Project LEAD cultivates leaders in health care
Five employees from various Sentara locations in Southern Virginia were recently recognized as they completed the 2015 Project LEAD program. Now in its eleventh year, Project LEAD is a leadership program created by and conducted through Sentara Halifax Regional Hospital and is designed to identify and foster rising leaders at the hospital and its associated facilities.
Participants in this year’s class included:
- Kimberley Hudson, RN, labor and delivery nurse IV at Sentara Halifax Regional Hospital
- Joni Long, RN, restorative nurse supervisor/ICN/employee health nurse at Sentara MeadowView Terrace
- Kelly Powell, RN, BSN, CHPN, hospice nurse at Sentara Halifax Hospice and Palliative Care
- Stephanie Waller, CCS-P, CPC, audit appeal coordinator at Sentara Halifax Regional Hospital
- Michelle Weddle, LPC, clinical coordinator at Sentara Behavioral Health Services.
The program is facilitated by Vance Midgett, MDiv, manager of guest services and pastoral care at Sentara Halifax Regional Hospital.
"The Project LEAD program is challenging and rigorous, and it focuses on the development of leadership skills," Midgett states. "We offer a thorough overview of leadership, governance, financial perspective, human resources, external relations and community service. We want participants to experience new perspectives and learn about the organization outside their normal area of work."
The goal of the six-month program is to equip management with improved skills and a cohesive mission focus, based on a well-rounded knowledge of Sentara Halifax Regional Hospital and all its related locations. The program was developed by Sentara Halifax Regional Hospital President Chris A. Lumsden and Chief Nursing Officer Patricia Thomas.
"Like so many things in life, you get out of this program what you put into it," Midgett says. "When applications are reviewed and interviews are held, we seek out individuals who are energized by the prospect of participating in this program and who want to be better and contribute as both an employee and a leader. We have so many employees with the potential to do great things, and this program brings out new ideas that can help us be better and serve Southern Virginia in greater ways."
Participants are required to attend weekly in-services beginning in January and ending in June. The in-services are led by key members of management. Participants are expected to be engaged in weekly sessions and take part in discussions in order to further their understanding.
The group travels to Richmond in February to meet with several of the region’s leaders and legislators.
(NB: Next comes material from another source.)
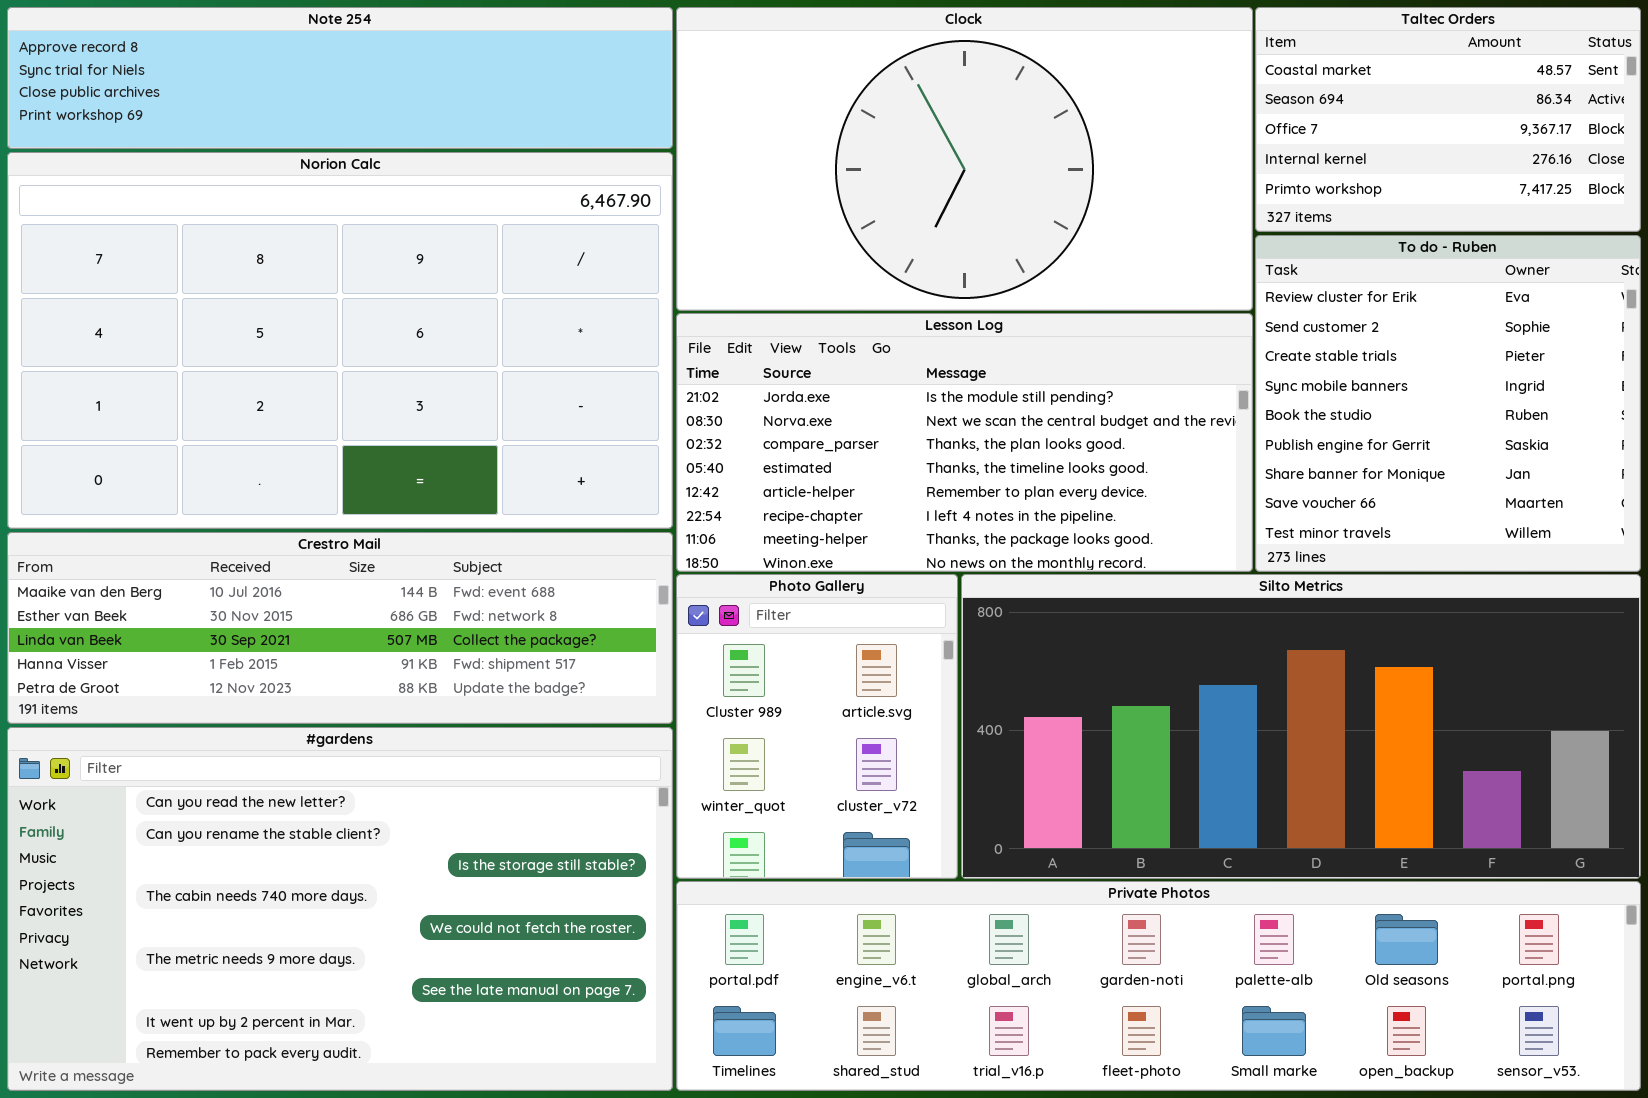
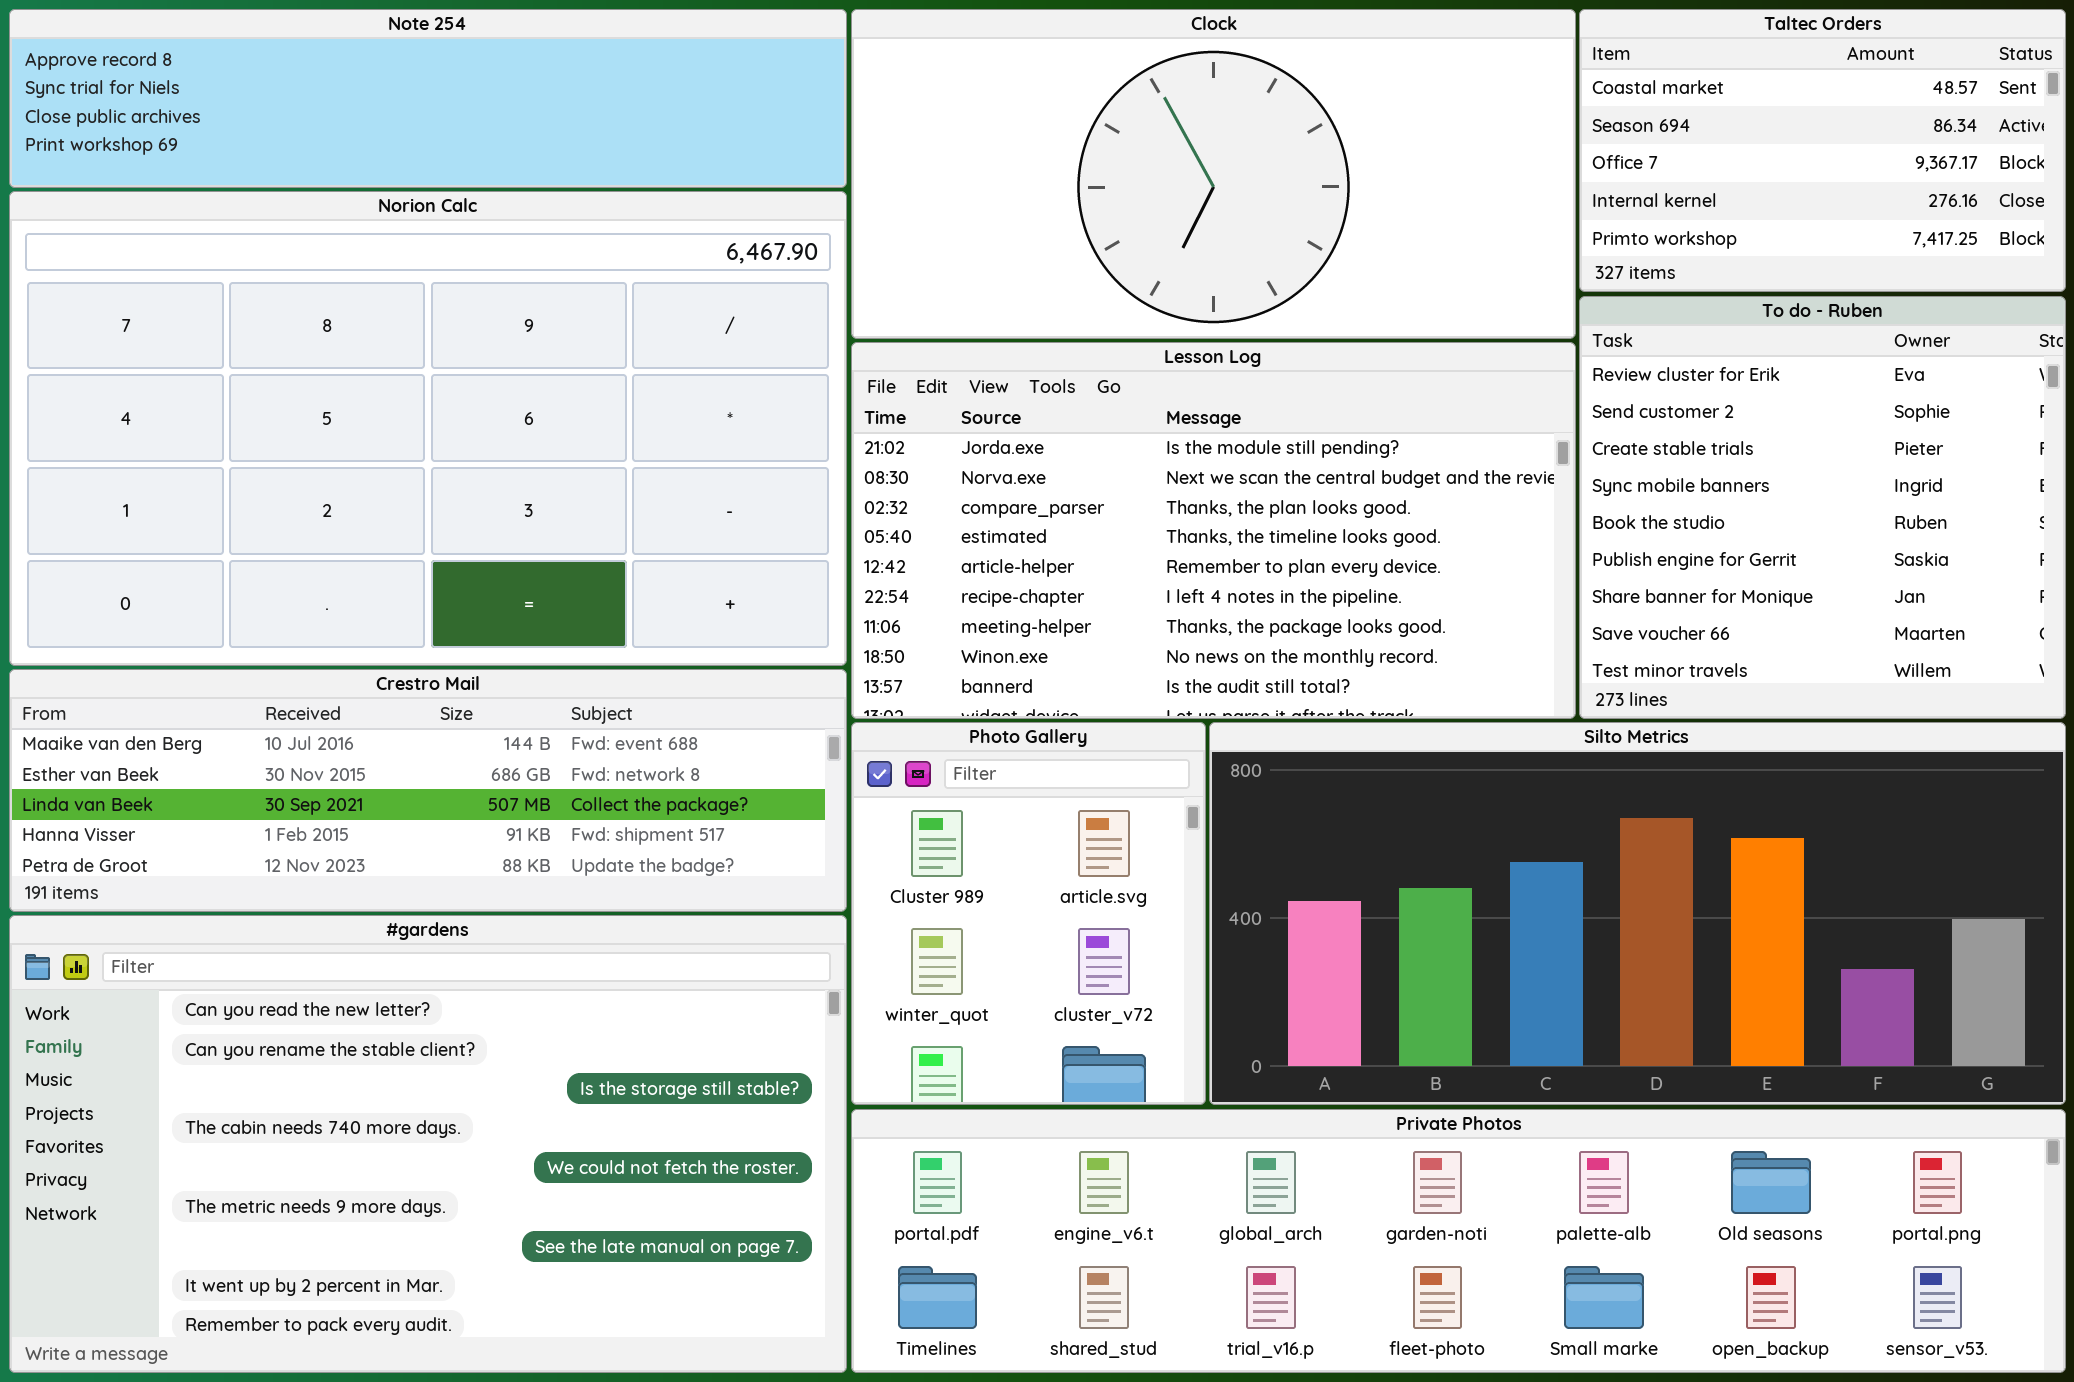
Clock: [676,7,1253,311] -> [851,9,1576,339], resized
Lesson Log: [676,313,1253,572] -> [851,342,1576,719], resized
The Project LEAD group also travels to Washington, D.C. for a look at healthcare-related issues on the national level. Members of Project LEAD also take time to shadow managers and senior managers of their choice during the course of the program.
Finally, a significant component of the Project LEAD program is the case study, in which participants choose a topic related to improving services or one that addresses a legislative issue. The topic is carefully explored and addressed and concludes with a presentation to senior management.
"An organization performs only as well as its leaders," says Lumsden. "Project LEAD gives each participant an opportunity to become more educated and involved and to know that their opinion counts."